Anoche tuve un sueño. O tal vez soñara tres sueños distintos que podrían ser uno sólo y verdadero, que los sueños como las adivinanzas o el misterio de la trinidad no hay quien los acierte ni entienda ya sea por su simpleza o por su incredulidad manifiesta.
El primero, siempre el mismo, un callejón sin salida. Estaba yo en un sótano más largo que la muralla china. Caverna o subsuelo. Siempre el onírico inconsciente quiere aflorar a la superficie, y domeñado por la realidad visible, es aplastado, ignorado; que la esencia del sueño es ser paloma en el aire que no pájaro en mano. Y debía yo atravesar los innumerables compartimentos o salas, anillos de esta interminable culebra subterránea para poder respirar, que me ahogaba.

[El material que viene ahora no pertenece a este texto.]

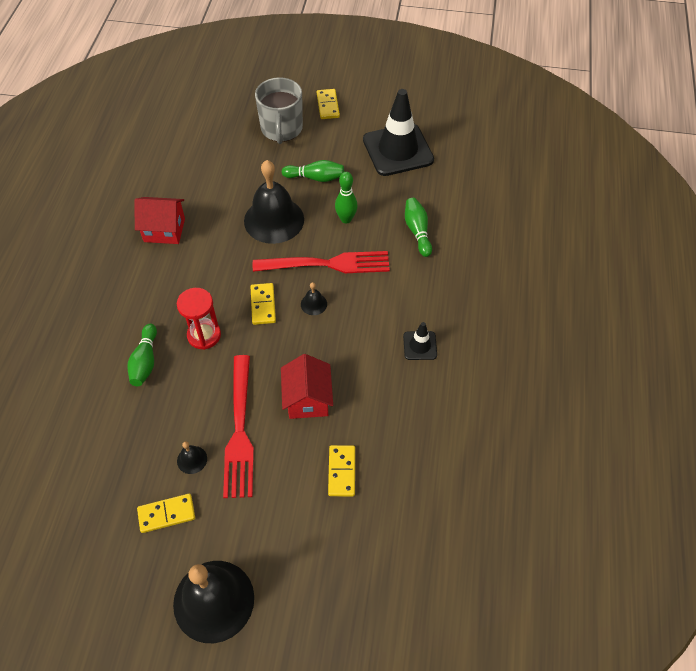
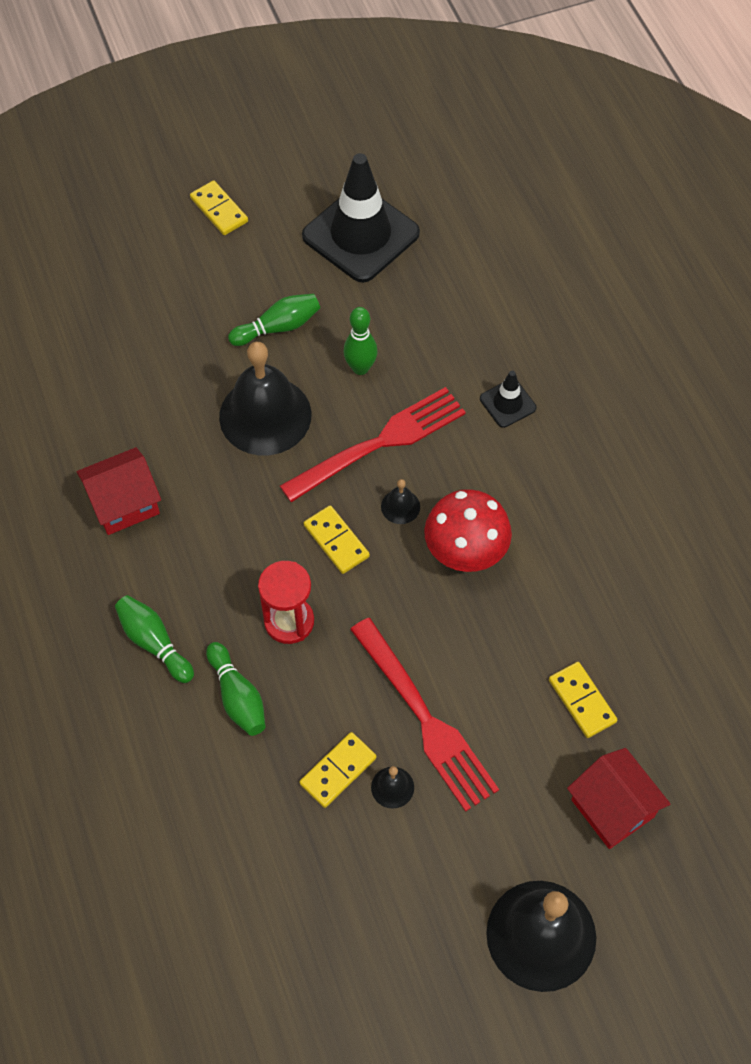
camera: 30 degrees left, 5 degrees up
yellow domino [137,494,195,533] -> yellow domino moved to [300,732,377,808]
grey mug [255,77,303,144] -> none
red house [281,354,333,419] -> red house moved to [567,748,670,849]
black traffic cone [403,322,437,360] -> black traffic cone moved to [480,371,536,428]
green bowling pin [405,198,432,257] -> green bowling pin moved to [115,595,194,683]
none -> red mushroom [424,489,512,572]

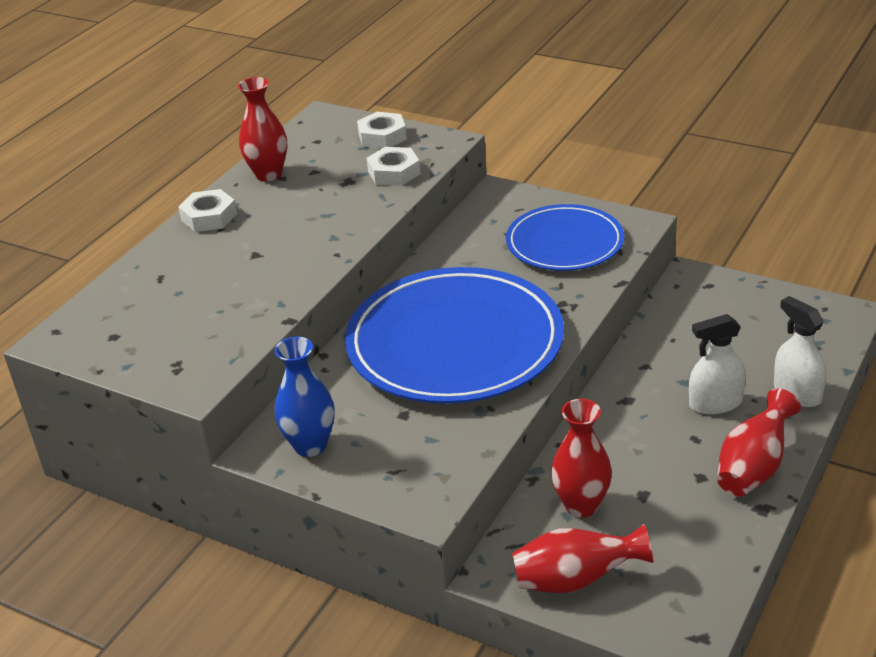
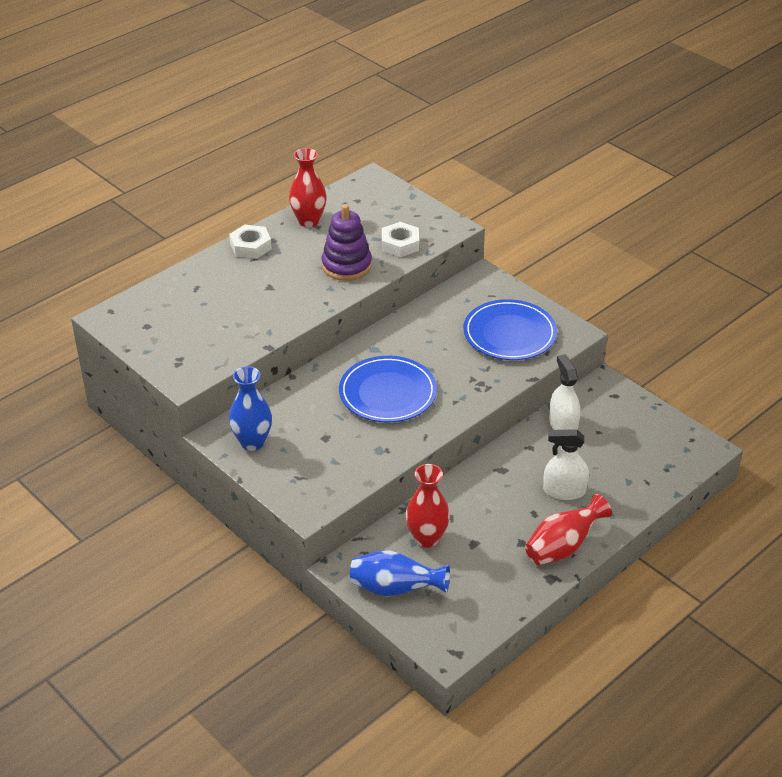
camera: 15 degrees right, 5 degrees up
blue plate [345,267,564,404] -> blue plate [339,356,437,422], size x0.59
white nut [357,112,407,149] -> none
red vase [512,524,653,593] -> blue vase [350,551,450,596]
white spray bottle [774,296,826,407] -> white spray bottle moved to [549,355,580,430]
none -> purple stacking toy [322,204,372,281]

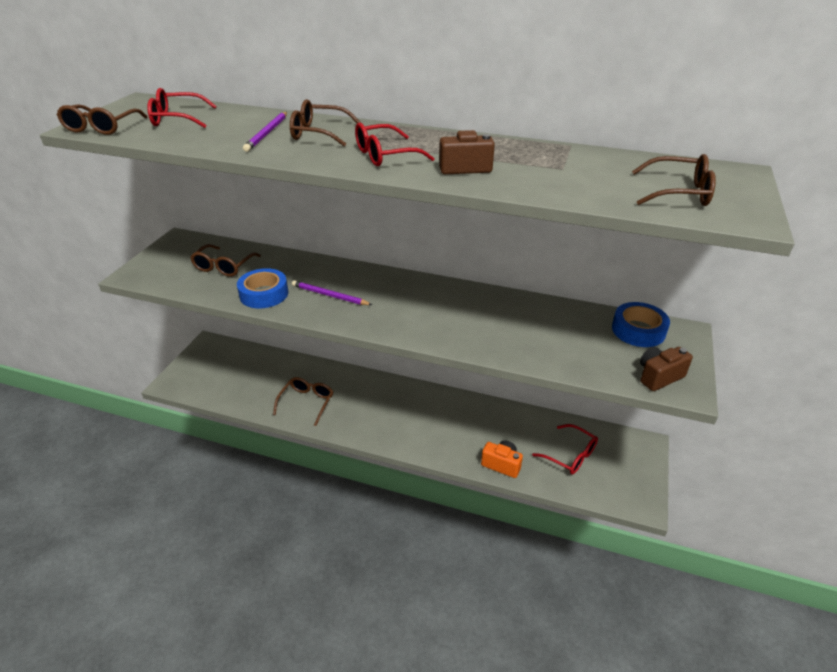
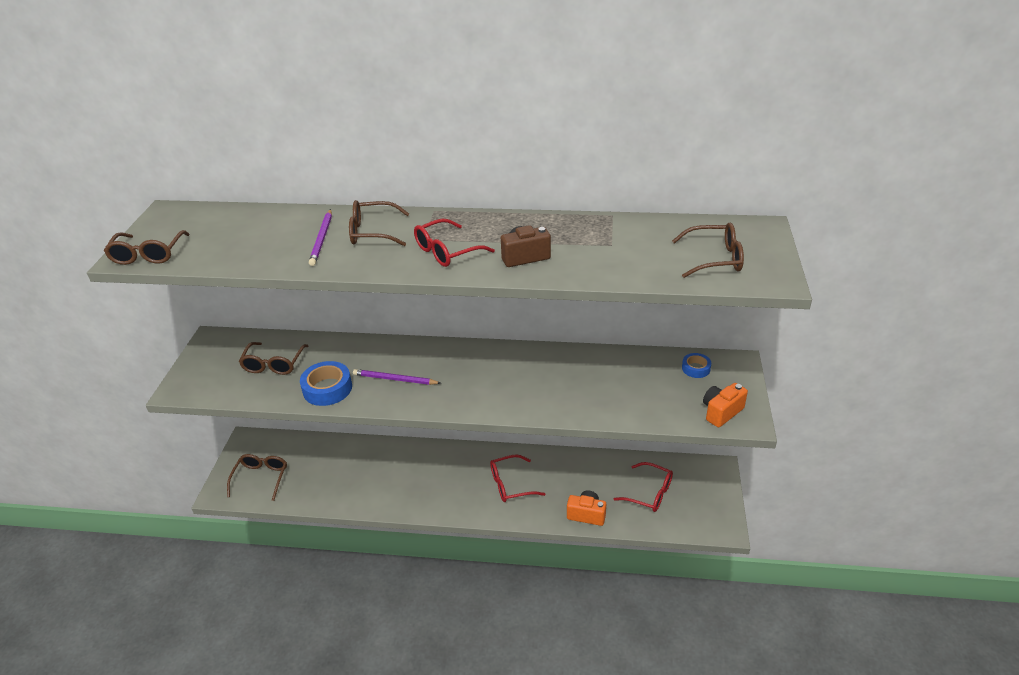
camera: 10 degrees left, 0 degrees up
red glasses [147,88,217,128] -> red glasses moved to [490,454,545,502]
brown glasses [273,377,333,426] -> brown glasses moved to [227,454,287,501]
blue tape [612,302,670,347] -> blue tape [682,353,711,378], size x0.57
brown camera [640,347,693,391] -> orange camera [703,383,748,428]

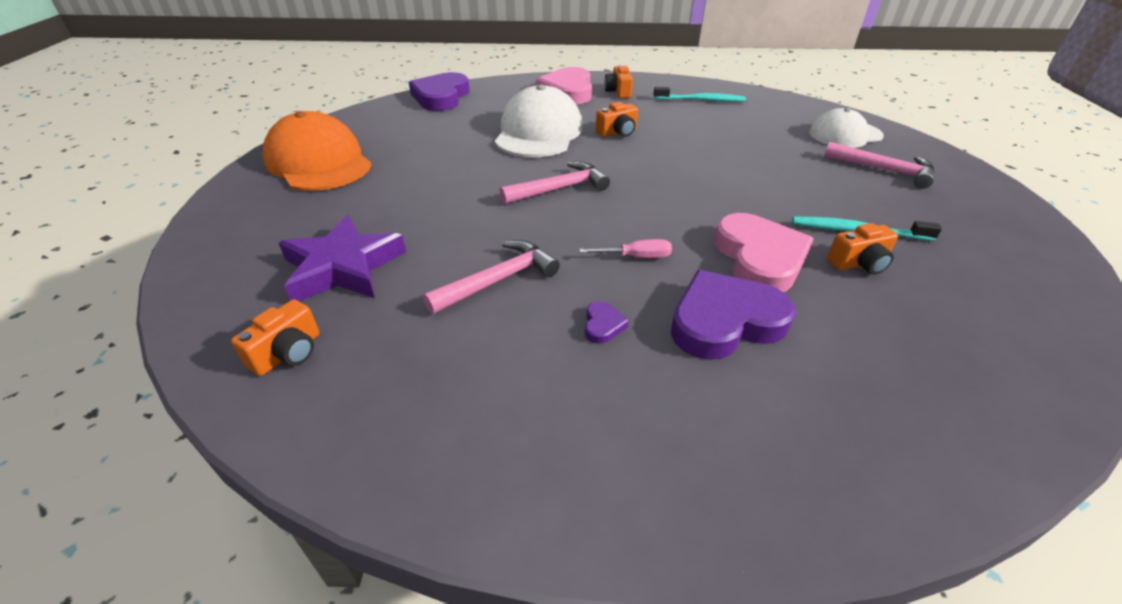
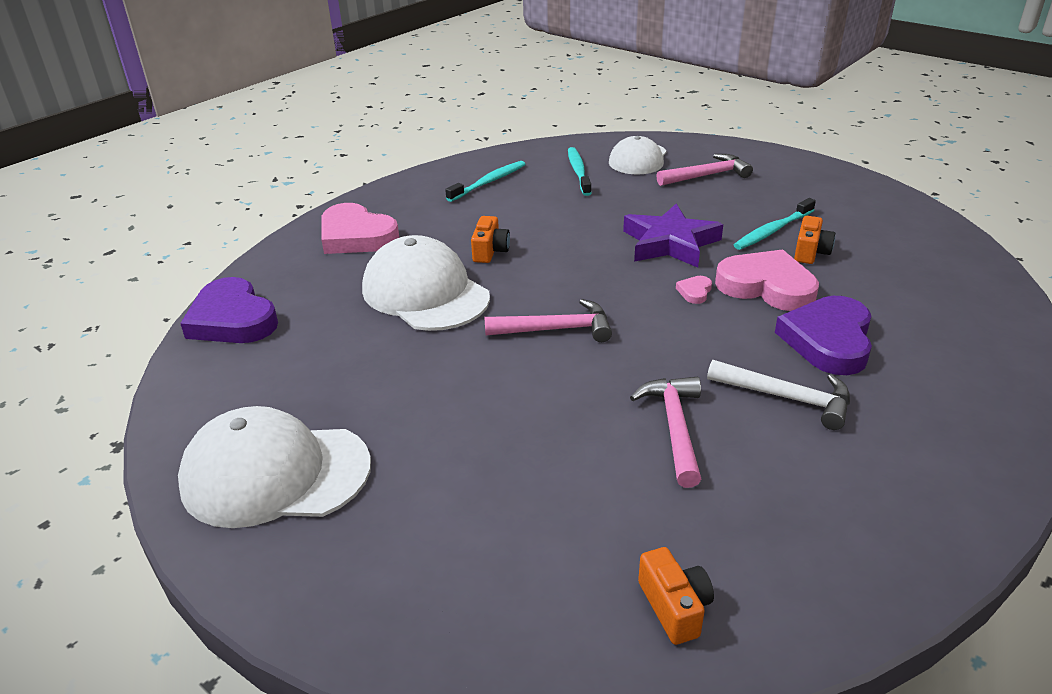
camera: 50 degrees left, 5 degrees down
orange cap [262,111,372,191] -> white cap [178,406,371,528]
purple star [279,215,406,301] -> purple star moved to [623,204,723,268]
pink hammer [499,161,610,204] -> pink hammer turned 75 degrees clockwise [485,299,612,342]
pink screwdriver [579,239,672,258] -> none
purple heart [585,301,629,344] -> white hammer [707,360,850,430]
orange camera [604,64,633,98] -> none
none -> turquoise toothbrush [568,147,591,196]
none -> pink heart [676,276,712,304]

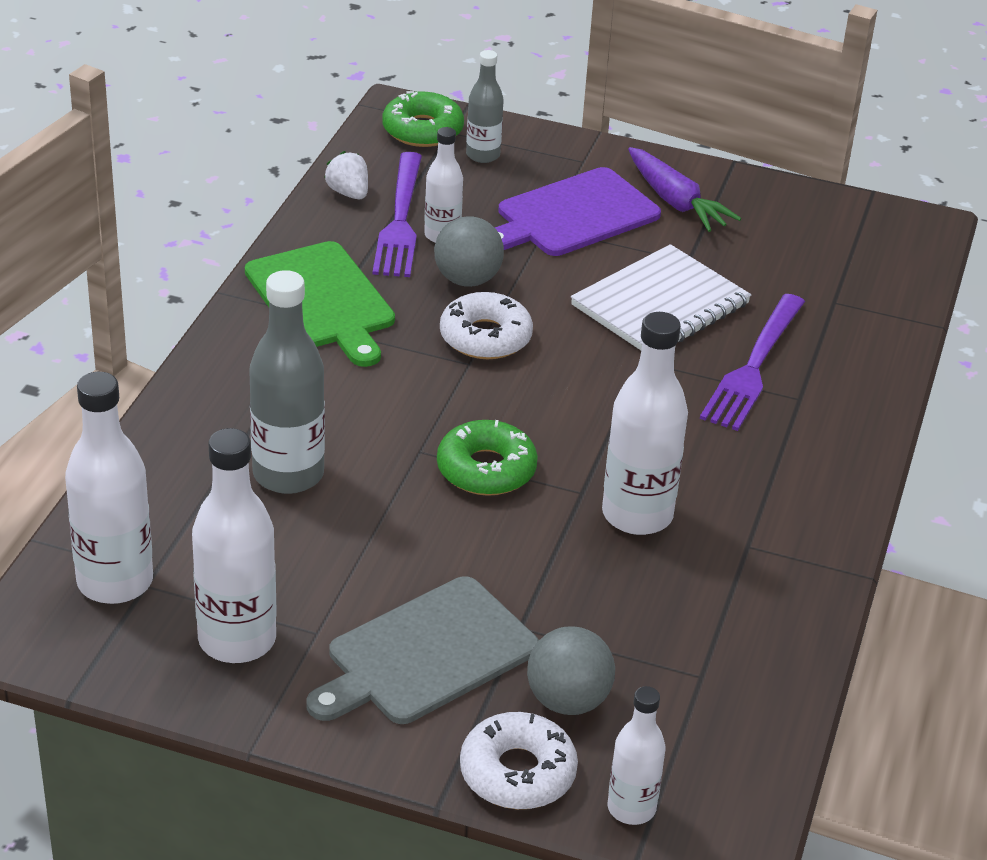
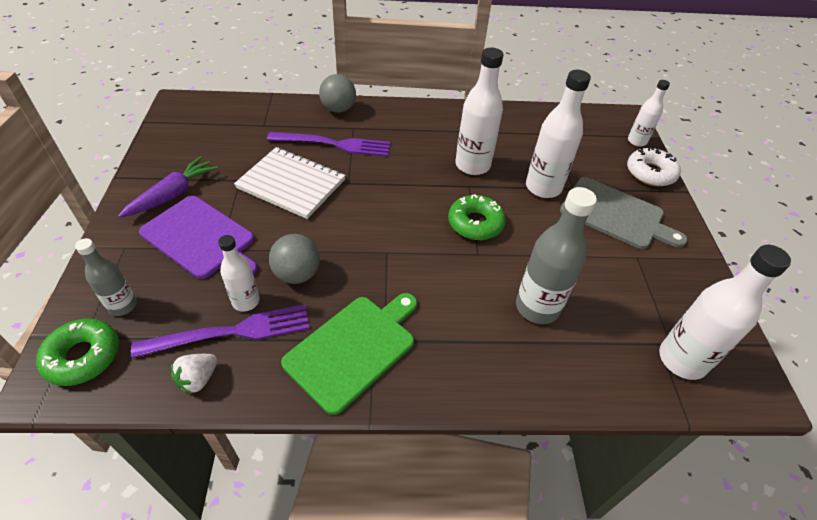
camera: 110 degrees left, 10 degrees up
white bottle [192,428,276,663] -> white bottle moved to [526,70,591,198]
white donut [440,292,533,359] -> none
grey ball [527,626,615,715] -> grey ball moved to [319,74,356,113]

Vencido el miedo y la angustia superé uno a uno todas las celdas del avispero, y alcanzado ya el último eslabón de la cadena enterrada y creyendo haber llegado al final de la pesadilla, comprobé, para mi desdicha, que estaba en una solitaria cueva a cal y canto cerrada. ¡Qué borde es la esperanza!
Segundo sueño. Aún en el primer sueño, sin yo saber donde estaba, si fuera o dentro del aquel túnel, letargo de hipnosis profunda, una joven cocinera de un comedor de una mina me ofrece una rebanada de pan tierno y un buen par de chuletas de cerdo a la brasa. Ella me acompaña. Los dos comemos con placer. Y me dice: “a estas horas de la tarde el ingeniero duerme la siesta, comamos a gusto, que nadie vendrá a regañarnos”.
Último y tercer sueño: De pronto una tromba de agua invade el segundo sueño, el de las chuletas a la brasa. Y tanto la muchacha como yo somos zarandeados como esquifes de papel en medio de una tormenta. Luego vino la calma tonta. Y ahora estoy a sol abierto, despierto en la orilla de una playa desierta, pero solo y sin la joven muchacha.